- [RECORDS FOR THIS EXERCISE]:
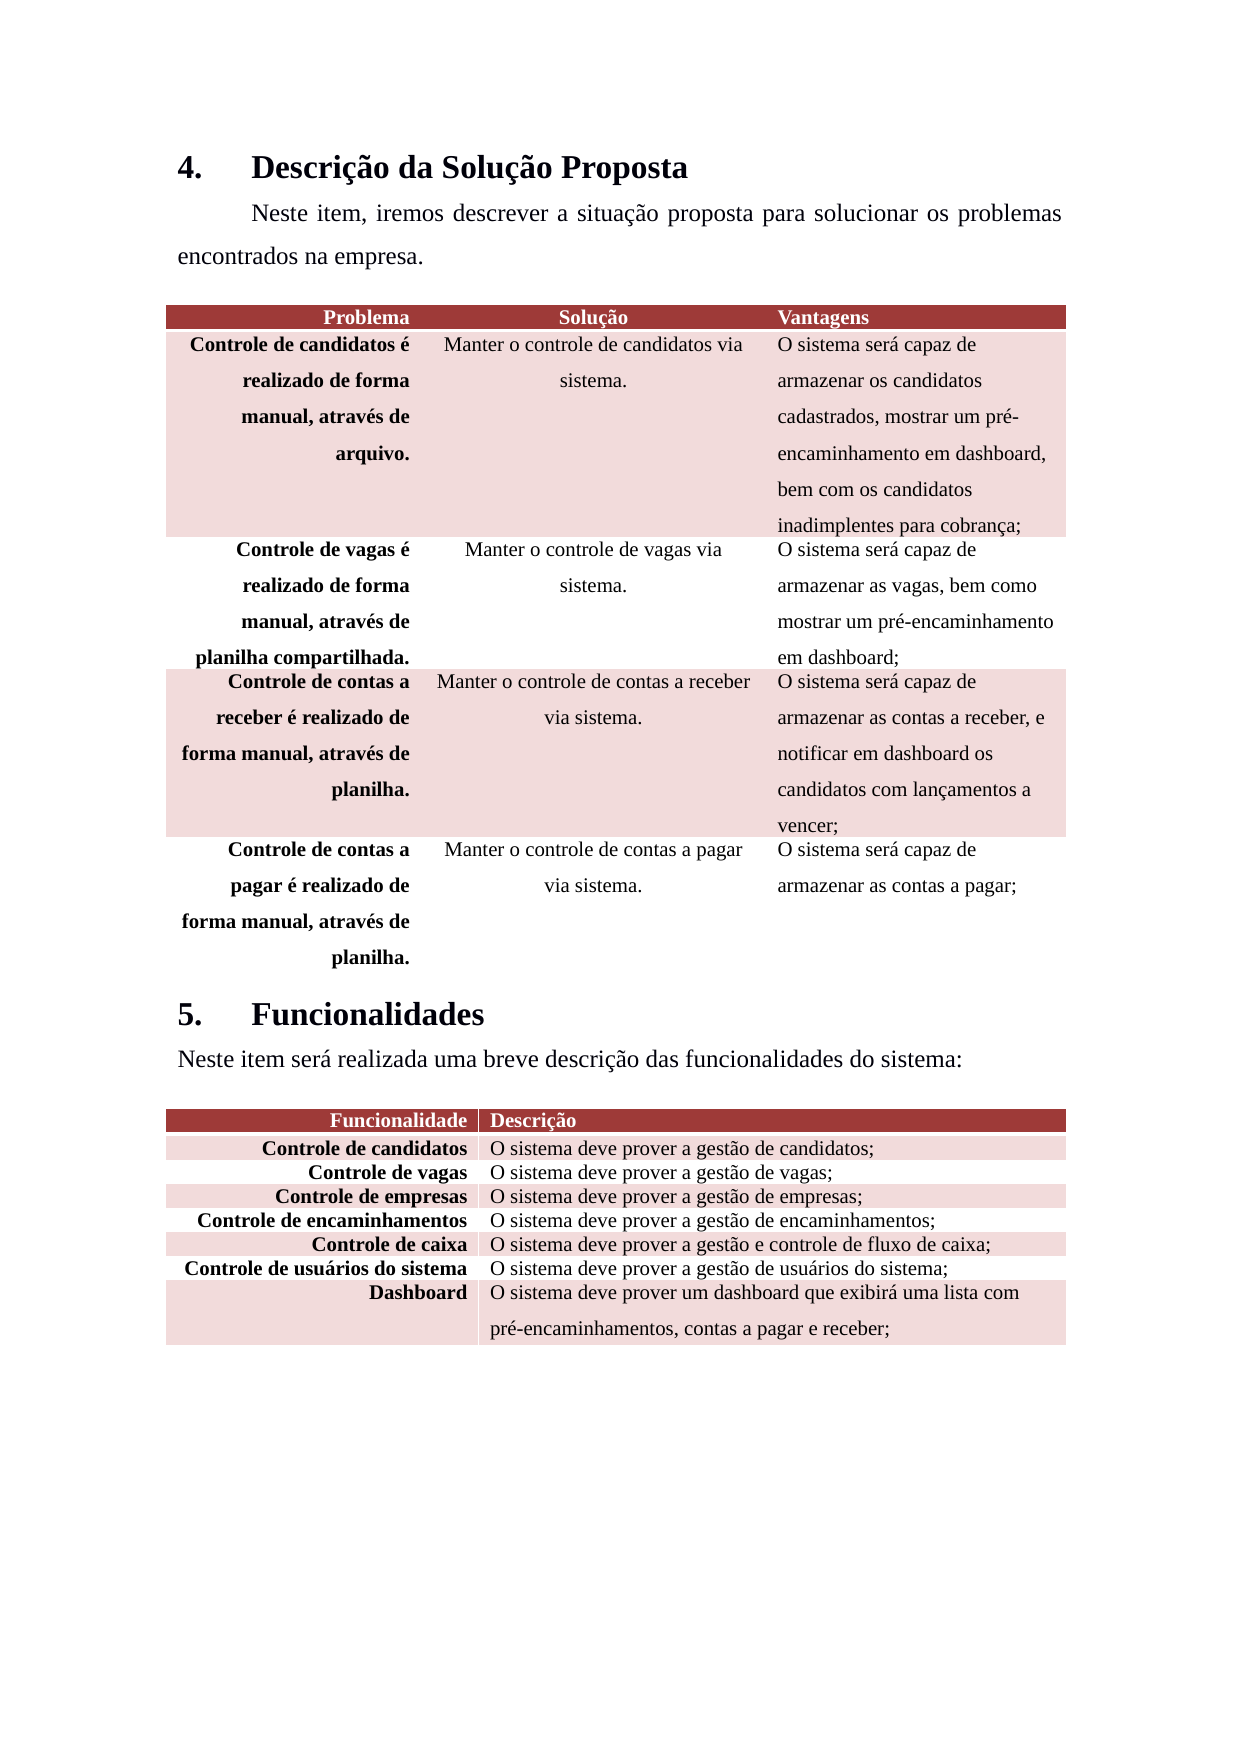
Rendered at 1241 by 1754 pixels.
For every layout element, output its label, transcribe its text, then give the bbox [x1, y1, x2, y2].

table_cell Controle de candidatos é realizado de forma manual, através de arquivo. [166, 332, 421, 537]
table_cell Manter o controle de vagas via sistema. [421, 537, 766, 669]
table_cell Controle de empresas [166, 1184, 478, 1208]
table_header Funcionalidade [166, 1109, 478, 1132]
table_cell O sistema deve prover a gestão e controle de fluxo de caixa; [479, 1232, 1066, 1256]
table_cell O sistema deve prover a gestão de usuários do sistema; [479, 1256, 1066, 1280]
text Neste item será realizada uma breve descrição das funcionalidades do sistema: [177, 1044, 1063, 1073]
table_header Solução [421, 305, 766, 329]
text 4. Descrição da Solução Proposta [177, 148, 1063, 186]
table_cell O sistema será capaz de armazenar os candidatos cadastrados, mostrar um pré-encaminhamento em dashboard, bem com os candidatos inadimplentes para cobrança; [766, 332, 1066, 537]
table_cell Manter o controle de contas a receber via sistema. [421, 669, 766, 837]
table_cell O sistema deve prover a gestão de empresas; [479, 1184, 1066, 1208]
table_cell O sistema deve prover a gestão de vagas; [479, 1160, 1066, 1184]
table_header Descrição [479, 1109, 1066, 1132]
table_header Vantagens [766, 305, 1066, 329]
table_cell Controle de encaminhamentos [166, 1208, 478, 1232]
table_cell O sistema deve prover a gestão de candidatos; [479, 1136, 1066, 1160]
table_cell Controle de candidatos [166, 1136, 478, 1160]
table_cell Manter o controle de candidatos via sistema. [421, 332, 766, 537]
table_cell Controle de caixa [166, 1232, 478, 1256]
table_cell Controle de vagas é realizado de forma manual, através de planilha compartilhada. [166, 537, 421, 669]
table_cell O sistema será capaz de armazenar as vagas, bem como mostrar um pré-encaminhamento em dashboard; [766, 537, 1066, 669]
text 5. Funcionalidades [177, 994, 1063, 1032]
table_cell Controle de usuários do sistema [166, 1256, 478, 1280]
table_header Problema [166, 305, 421, 329]
table_cell O sistema será capaz de armazenar as contas a receber, e notificar em dashboard os candidatos com lançamentos a vencer; [766, 669, 1066, 837]
table_cell O sistema será capaz de armazenar as contas a pagar; [766, 837, 1066, 969]
table_cell O sistema deve prover um dashboard que exibirá uma lista com pré-encaminhamentos, contas a pagar e receber; [479, 1280, 1066, 1345]
table_cell Controle de vagas [166, 1160, 478, 1184]
table_cell Controle de contas a pagar é realizado de forma manual, através de planilha. [166, 837, 421, 969]
table_cell Manter o controle de contas a pagar via sistema. [421, 837, 766, 969]
table_cell Controle de contas a receber é realizado de forma manual, através de planilha. [166, 669, 421, 837]
table_cell O sistema deve prover a gestão de encaminhamentos; [479, 1208, 1066, 1232]
table_cell Dashboard [166, 1280, 478, 1345]
text Neste item, iremos descrever a situação proposta para solucionar os problemas encontrados na empresa. [177, 198, 1063, 270]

- [REQUIREMENT]:
Reproduce the records above verbatim, line for line, omitting the picture lines.

- [EXERCISE RESPONSE]:
Rendered at 1241 by 1754 pixels.
For every layout element, output its label, transcribe its text, then give the bbox [x1, y1, x2, y2].

table_cell Controle de candidatos é realizado de forma manual, através de arquivo. [166, 332, 421, 537]
table_cell Manter o controle de vagas via sistema. [421, 537, 766, 669]
table_cell Controle de empresas [166, 1184, 478, 1208]
table_header Funcionalidade [166, 1109, 478, 1132]
table_cell O sistema deve prover a gestão e controle de fluxo de caixa; [479, 1232, 1066, 1256]
table_cell O sistema deve prover a gestão de usuários do sistema; [479, 1256, 1066, 1280]
text Neste item será realizada uma breve descrição das funcionalidades do sistema: [177, 1044, 1063, 1073]
table_header Solução [421, 305, 766, 329]
text 4. Descrição da Solução Proposta [177, 148, 1063, 186]
table_cell O sistema será capaz de armazenar os candidatos cadastrados, mostrar um pré-encaminhamento em dashboard, bem com os candidatos inadimplentes para cobrança; [766, 332, 1066, 537]
table_cell Manter o controle de contas a receber via sistema. [421, 669, 766, 837]
table_cell O sistema deve prover a gestão de empresas; [479, 1184, 1066, 1208]
table_cell O sistema deve prover a gestão de vagas; [479, 1160, 1066, 1184]
table_header Descrição [479, 1109, 1066, 1132]
table_header Vantagens [766, 305, 1066, 329]
table_cell Controle de encaminhamentos [166, 1208, 478, 1232]
table_cell O sistema deve prover a gestão de candidatos; [479, 1136, 1066, 1160]
table_cell Controle de candidatos [166, 1136, 478, 1160]
table_cell Manter o controle de candidatos via sistema. [421, 332, 766, 537]
table_cell Controle de caixa [166, 1232, 478, 1256]
table_cell Controle de vagas é realizado de forma manual, através de planilha compartilhada. [166, 537, 421, 669]
table_cell O sistema será capaz de armazenar as vagas, bem como mostrar um pré-encaminhamento em dashboard; [766, 537, 1066, 669]
text 5. Funcionalidades [177, 994, 1063, 1032]
table_cell Controle de usuários do sistema [166, 1256, 478, 1280]
table_header Problema [166, 305, 421, 329]
table_cell O sistema será capaz de armazenar as contas a receber, e notificar em dashboard os candidatos com lançamentos a vencer; [766, 669, 1066, 837]
table_cell O sistema será capaz de armazenar as contas a pagar; [766, 837, 1066, 969]
table_cell O sistema deve prover um dashboard que exibirá uma lista com pré-encaminhamentos, contas a pagar e receber; [479, 1280, 1066, 1345]
table_cell Controle de vagas [166, 1160, 478, 1184]
table_cell Controle de contas a pagar é realizado de forma manual, através de planilha. [166, 837, 421, 969]
table_cell Manter o controle de contas a pagar via sistema. [421, 837, 766, 969]
table_cell Controle de contas a receber é realizado de forma manual, através de planilha. [166, 669, 421, 837]
table_cell O sistema deve prover a gestão de encaminhamentos; [479, 1208, 1066, 1232]
table_cell Dashboard [166, 1280, 478, 1345]
text Neste item, iremos descrever a situação proposta para solucionar os problemas encontrados na empresa. [177, 198, 1063, 270]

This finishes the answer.